5. Business Analysis:
Business analysis is the study of economic feasibility of the new product i.e. whether the product will be financially worthwhile in long run or not. This stage estimates the expected future profitability of the new product, i.e. what cash flow product can generate, what will be the cost of production, what will be the expected life of the product, share of market product may get etc.
6. Product Development:
Once the product is declared economically feasible, the company gives the product its physical shape. This stage involves huge investments to be made, as compared to the pervious stages. The physical product as it would appear is prepared so that it can be tested.
7. Test Marketing:
Test marketing is a stage where the new product is tested with a particular target market, to find out whether it is acceptable to the consumers or not. The expectation of the consumers from the product is tested here. Any improvement or modification required can be taken care of. Test marketing, thus, help in pretesting of the product and the marketing plan, before it is launched in the market.
8. Commercialization:
Successful test marketing gives way to actual introduction of the product in the market place. Here the company has to consider certain factors like when to launch the product, where and how the product will be launched, which market and which consumers to target etc.

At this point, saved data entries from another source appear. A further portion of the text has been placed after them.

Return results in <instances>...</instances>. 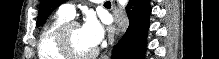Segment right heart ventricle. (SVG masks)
<instances>
[{
    "instance_id": "right-heart-ventricle-1",
    "label": "right heart ventricle",
    "mask_w": 219,
    "mask_h": 59,
    "mask_svg": "<svg viewBox=\"0 0 219 59\" xmlns=\"http://www.w3.org/2000/svg\"><path fill=\"white\" fill-rule=\"evenodd\" d=\"M69 20L70 18L58 11L46 22L40 32L37 43L39 59H67L58 50L57 36L61 26Z\"/></svg>"
}]
</instances>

Market entry timing is also very important.
QUESTION - 4 : ANS
SAME AS QUESTION NO 3
QUESTION - 5 : ANS
Once the management of Toyota has decided on its new product concept and marketing strategy, it evaluates the business attractiveness of the proposal. Toyota reviews the sales, costs and profit projections for a new product to find out whether these factors satisfy the company’s objectives.The R&D and the engineering department of Toyota Motor Corporation develop the product concept into the desired car. The new car will have the required functional features and also convey the intended psychological characteristics. Toyota involves the customers in product development and testing. Consumers test-drive the car and rate its attributes.
As we can see from product development process stage 7 is Test marketing.
Toyota adopts is ‘test marketing’. This is the stage in the new product development where the new car and its proposed marketing program are tested in realistic market settings. This test marketing gives Toyota the experience with marketing the car before undertaking a huge expense of full introduction. Test marketing gives Toyota the information needed to make a final decision about whether to launch the new car. Toyota then goes ahead with ‘commercialization’ by introducing the new car into the market.